__Work instruction__: Whenever a line in the data contains "will", show that line.

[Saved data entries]
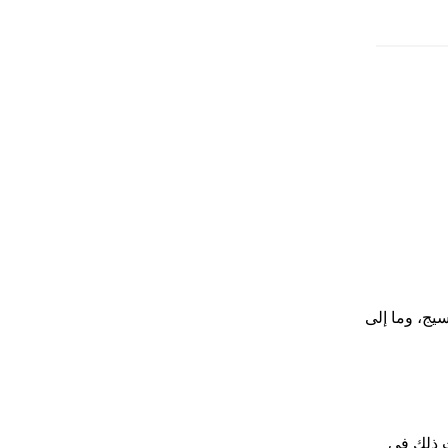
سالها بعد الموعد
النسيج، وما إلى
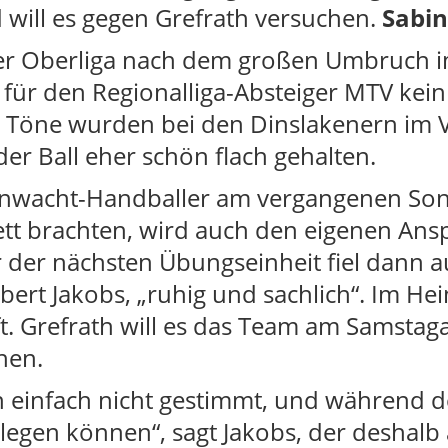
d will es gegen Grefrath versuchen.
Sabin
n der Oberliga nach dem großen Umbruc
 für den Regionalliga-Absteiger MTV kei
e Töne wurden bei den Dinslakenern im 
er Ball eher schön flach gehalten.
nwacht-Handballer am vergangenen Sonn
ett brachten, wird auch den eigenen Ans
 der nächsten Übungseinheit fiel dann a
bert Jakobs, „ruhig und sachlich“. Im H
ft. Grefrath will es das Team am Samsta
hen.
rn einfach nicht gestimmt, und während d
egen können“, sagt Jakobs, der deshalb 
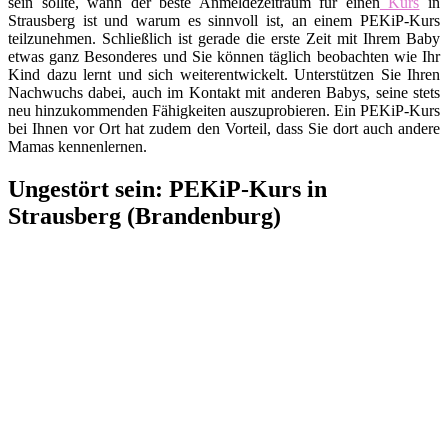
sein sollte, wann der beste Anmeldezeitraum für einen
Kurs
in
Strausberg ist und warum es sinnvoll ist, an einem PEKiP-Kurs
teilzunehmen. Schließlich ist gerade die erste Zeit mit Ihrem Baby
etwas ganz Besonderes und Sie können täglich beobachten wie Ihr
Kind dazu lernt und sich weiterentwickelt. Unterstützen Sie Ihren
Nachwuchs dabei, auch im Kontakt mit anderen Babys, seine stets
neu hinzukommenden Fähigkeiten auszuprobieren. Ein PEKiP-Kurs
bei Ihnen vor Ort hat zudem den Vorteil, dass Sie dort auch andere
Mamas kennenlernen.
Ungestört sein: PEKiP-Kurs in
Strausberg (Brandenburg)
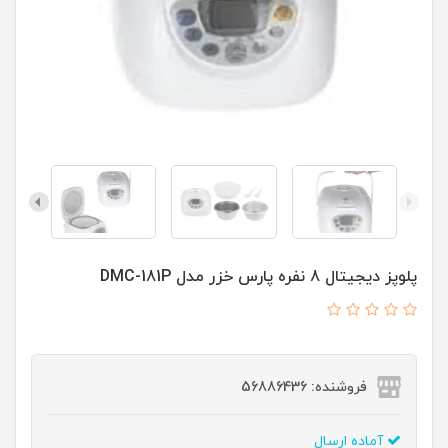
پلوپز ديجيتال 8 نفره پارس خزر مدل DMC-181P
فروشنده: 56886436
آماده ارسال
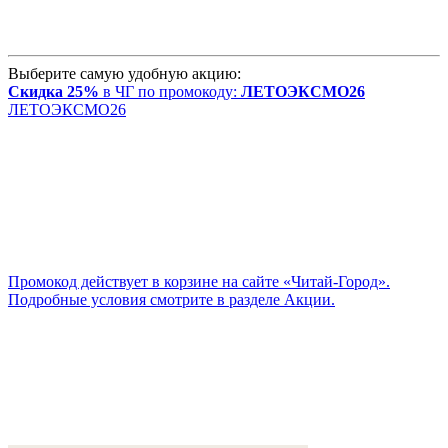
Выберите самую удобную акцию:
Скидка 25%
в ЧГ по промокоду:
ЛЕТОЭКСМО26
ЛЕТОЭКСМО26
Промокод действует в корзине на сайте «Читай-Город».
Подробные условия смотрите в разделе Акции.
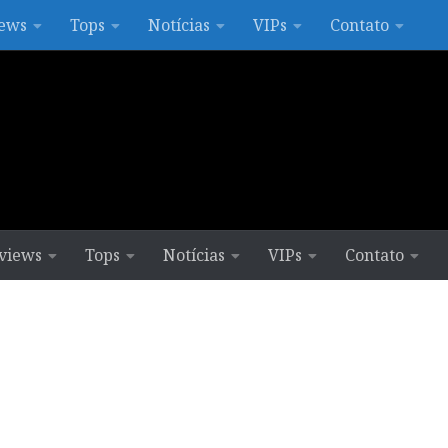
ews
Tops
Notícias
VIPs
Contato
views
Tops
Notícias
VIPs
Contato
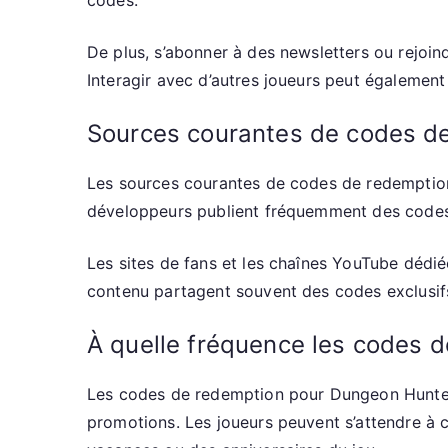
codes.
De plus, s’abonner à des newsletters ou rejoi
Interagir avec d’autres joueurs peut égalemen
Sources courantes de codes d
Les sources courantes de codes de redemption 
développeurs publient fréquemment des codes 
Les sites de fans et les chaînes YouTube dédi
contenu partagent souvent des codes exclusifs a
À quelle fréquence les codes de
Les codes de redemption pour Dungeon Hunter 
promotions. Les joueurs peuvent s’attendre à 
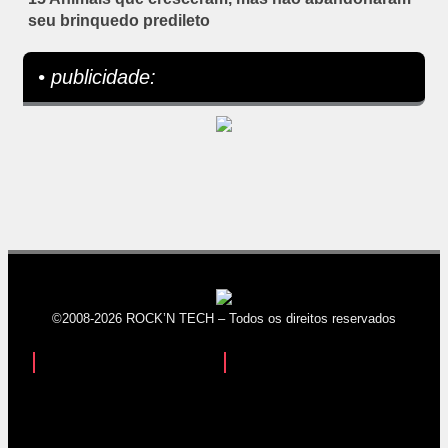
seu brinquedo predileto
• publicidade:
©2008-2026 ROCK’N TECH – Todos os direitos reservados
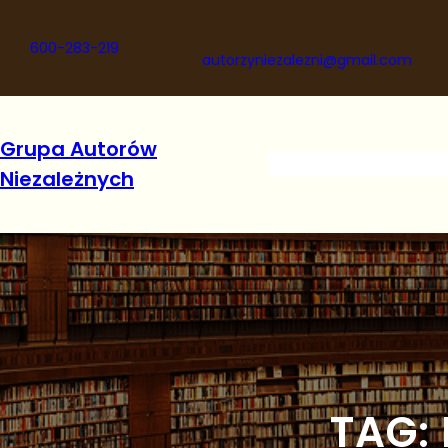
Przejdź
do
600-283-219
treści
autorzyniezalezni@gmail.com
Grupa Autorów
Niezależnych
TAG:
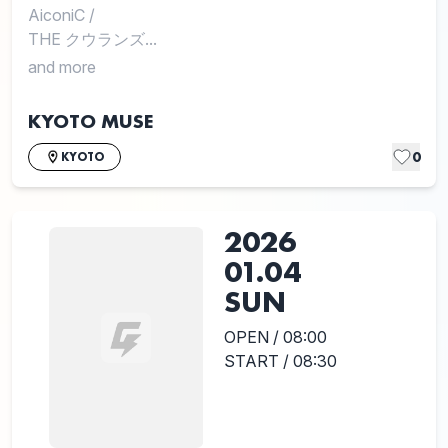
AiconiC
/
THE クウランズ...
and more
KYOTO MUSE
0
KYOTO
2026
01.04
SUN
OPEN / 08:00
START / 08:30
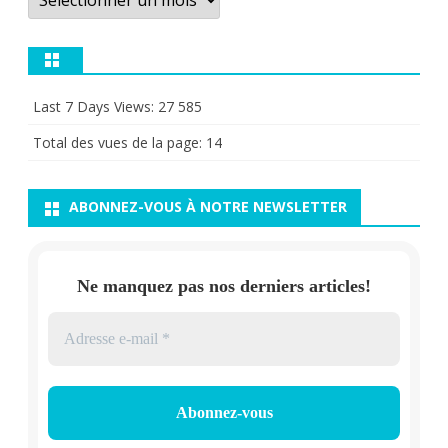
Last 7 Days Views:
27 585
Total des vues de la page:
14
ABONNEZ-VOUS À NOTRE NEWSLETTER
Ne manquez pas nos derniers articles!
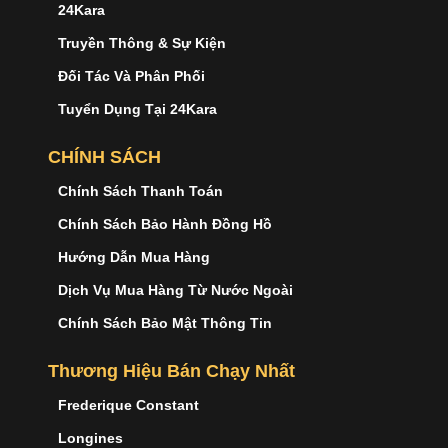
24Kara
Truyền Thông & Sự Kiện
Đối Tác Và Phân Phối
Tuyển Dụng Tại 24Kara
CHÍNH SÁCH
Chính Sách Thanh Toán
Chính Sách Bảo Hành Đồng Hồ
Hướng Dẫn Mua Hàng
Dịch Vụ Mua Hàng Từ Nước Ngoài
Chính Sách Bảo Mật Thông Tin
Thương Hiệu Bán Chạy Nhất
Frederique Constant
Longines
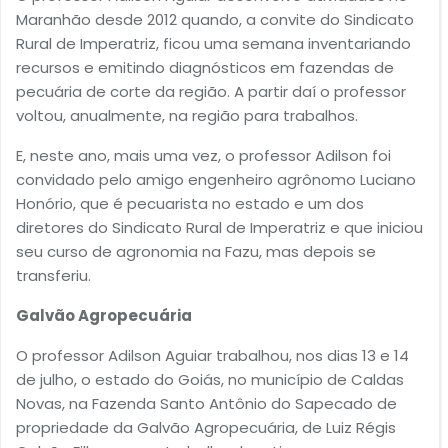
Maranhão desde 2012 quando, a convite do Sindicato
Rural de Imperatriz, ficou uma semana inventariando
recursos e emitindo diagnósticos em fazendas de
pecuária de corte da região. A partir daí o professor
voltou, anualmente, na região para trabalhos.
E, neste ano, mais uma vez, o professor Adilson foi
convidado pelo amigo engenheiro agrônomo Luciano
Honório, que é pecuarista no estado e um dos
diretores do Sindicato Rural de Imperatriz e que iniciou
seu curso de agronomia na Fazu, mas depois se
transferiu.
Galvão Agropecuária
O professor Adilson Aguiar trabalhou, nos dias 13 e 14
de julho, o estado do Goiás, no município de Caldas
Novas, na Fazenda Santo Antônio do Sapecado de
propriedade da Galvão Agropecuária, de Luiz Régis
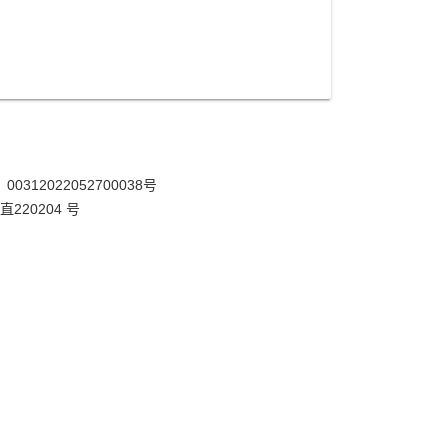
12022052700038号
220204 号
...
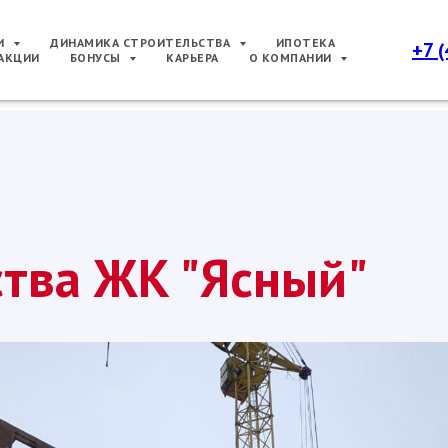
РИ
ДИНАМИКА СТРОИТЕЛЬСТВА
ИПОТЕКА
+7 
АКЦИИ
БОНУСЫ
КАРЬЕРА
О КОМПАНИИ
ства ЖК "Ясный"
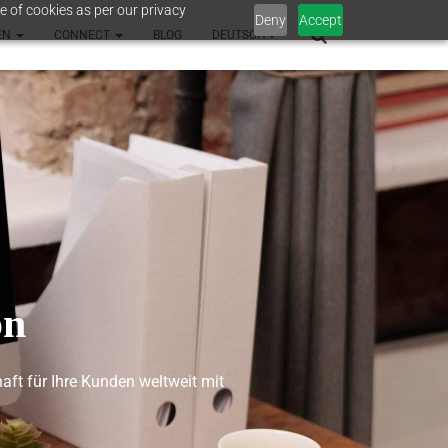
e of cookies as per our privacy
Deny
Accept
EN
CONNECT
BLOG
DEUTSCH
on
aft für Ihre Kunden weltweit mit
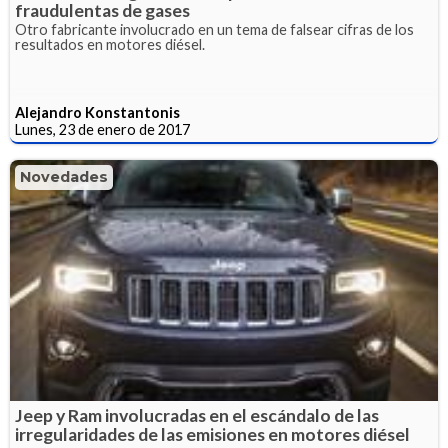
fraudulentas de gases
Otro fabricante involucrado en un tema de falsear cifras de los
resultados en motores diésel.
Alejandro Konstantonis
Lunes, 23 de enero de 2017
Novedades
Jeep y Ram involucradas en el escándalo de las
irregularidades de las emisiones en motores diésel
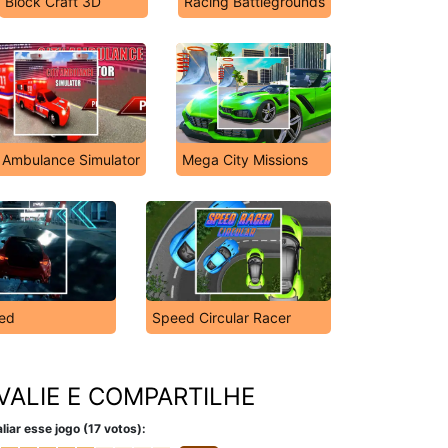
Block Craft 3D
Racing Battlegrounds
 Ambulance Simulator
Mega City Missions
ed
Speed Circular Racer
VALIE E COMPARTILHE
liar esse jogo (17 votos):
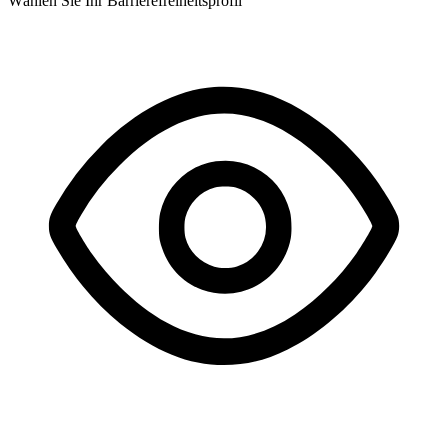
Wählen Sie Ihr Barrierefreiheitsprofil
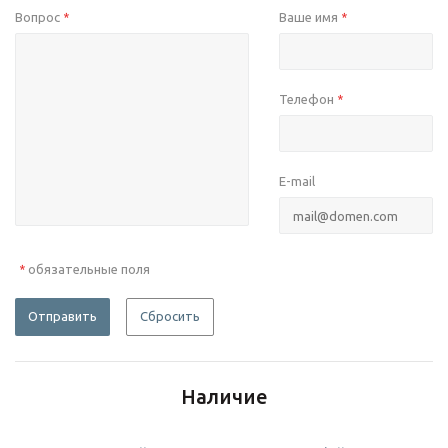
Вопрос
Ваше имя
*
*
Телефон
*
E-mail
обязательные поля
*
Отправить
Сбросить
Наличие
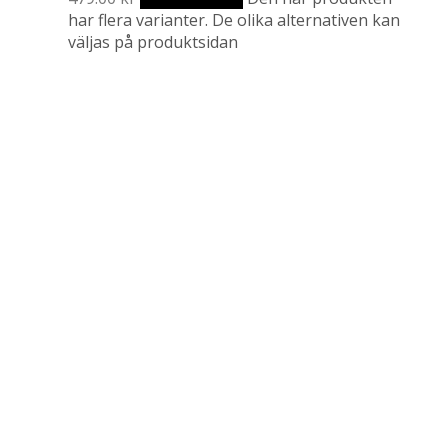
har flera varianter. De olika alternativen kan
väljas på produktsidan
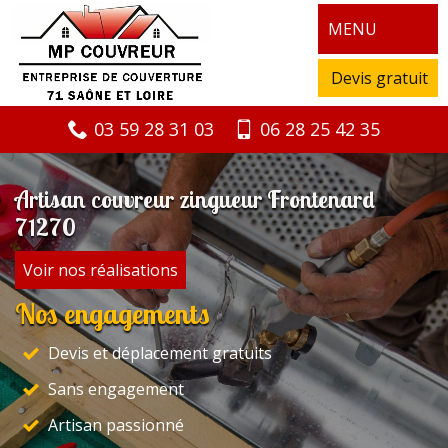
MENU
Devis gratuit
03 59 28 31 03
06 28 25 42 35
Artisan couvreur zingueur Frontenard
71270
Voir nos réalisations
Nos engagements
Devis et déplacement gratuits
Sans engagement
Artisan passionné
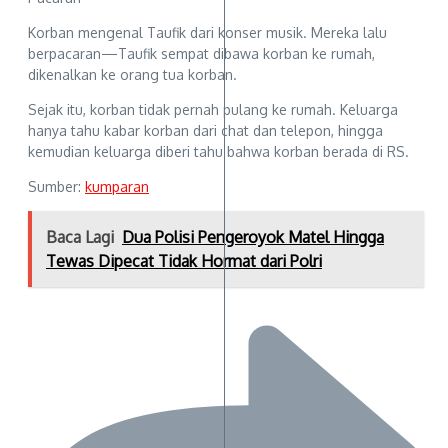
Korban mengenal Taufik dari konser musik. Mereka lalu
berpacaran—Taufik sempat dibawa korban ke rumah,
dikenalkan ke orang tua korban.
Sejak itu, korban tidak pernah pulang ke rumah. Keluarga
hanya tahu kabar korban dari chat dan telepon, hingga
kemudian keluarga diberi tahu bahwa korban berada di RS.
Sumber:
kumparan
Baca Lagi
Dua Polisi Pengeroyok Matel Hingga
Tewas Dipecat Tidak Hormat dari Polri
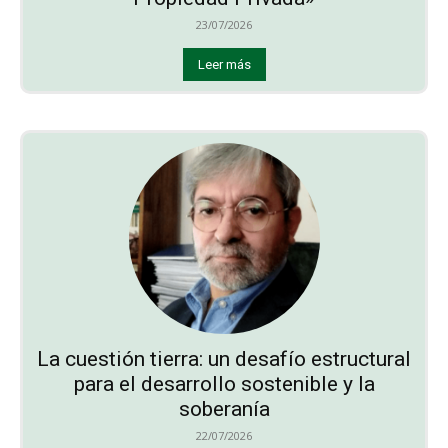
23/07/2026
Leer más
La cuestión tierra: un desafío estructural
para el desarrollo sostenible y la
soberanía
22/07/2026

__Written solution__:
d will es gegen Grefrath versuchen.
ft. Grefrath will es das Team am Samsta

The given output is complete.